WHICH INTRODUCES THEM

And the kingdom of heaven is of the child-like, of those who are easy to please, who love and who give pleasure.—R.L.S.

Just as a Royal Princess is known only by her Christian name, so "Miss Esperance" was known to her many friends by hers. It would have seemed an impertinence to add anything more: there was only one Miss Esperance, and even quite commonplace people, deficient in imagination and generally prosaic in their estimate of their acquaintance, acknowledged, perhaps unconsciously, that in Miss Esperance was to be found in marked degree "that hardy and high serenity," distinguishing quality of the truly great.
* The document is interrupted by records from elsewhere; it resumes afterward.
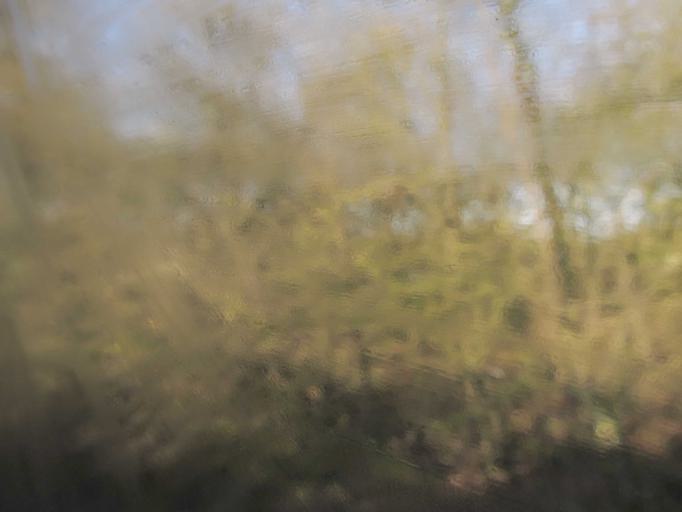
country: GB
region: England
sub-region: Hampshire
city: Kings Worthy
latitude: 51.1637
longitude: -1.3191
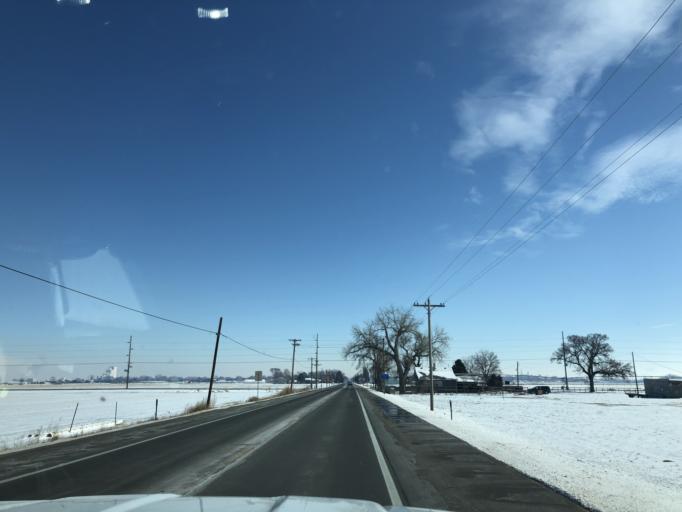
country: US
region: Colorado
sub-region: Morgan County
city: Fort Morgan
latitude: 40.2540
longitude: -103.8320
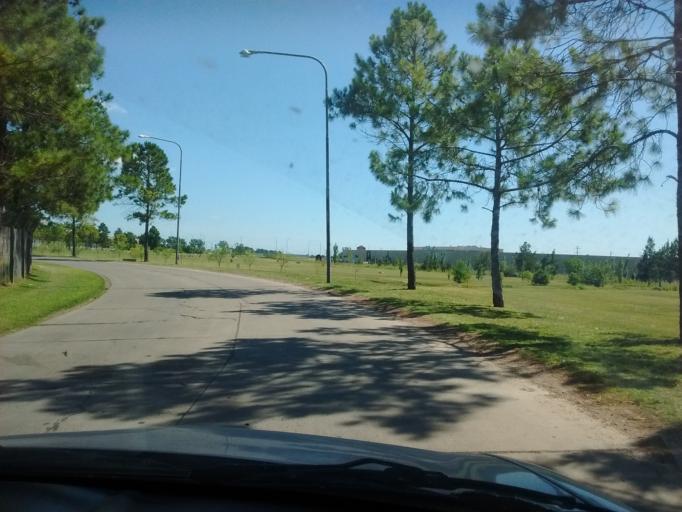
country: AR
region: Santa Fe
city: Funes
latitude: -32.9213
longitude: -60.7800
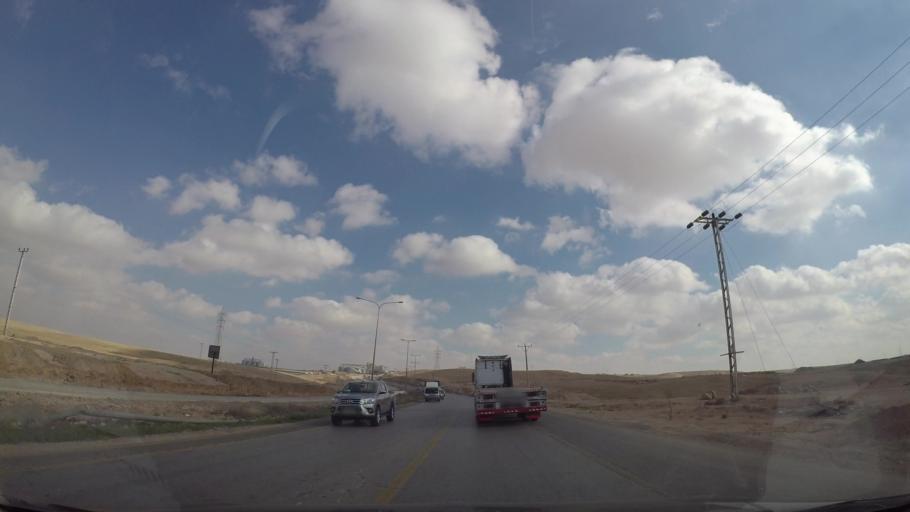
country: JO
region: Amman
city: Al Jizah
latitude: 31.6299
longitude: 35.9864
A little, old lady, her abundant white hair demurely parted under the species of white muslin cap known in the North country as a "mutch," with beautiful, kind eyes, and a fresh pink-and-white complexion, having a slim, long-waisted figure, always attired in garments something of a cross between those of a Quakeress and a Sister-of-Mercy; a little, old lady, who walked delicately and talked deliberately the English of Mr. Addison; who lived in a small, square house set in a big, homely garden, on an incredibly small income; and out of that income helped innumerable people poorer than herself, to say nothing of much greater responsibilities undertaken at an age when most of us look for rest and a quiet life.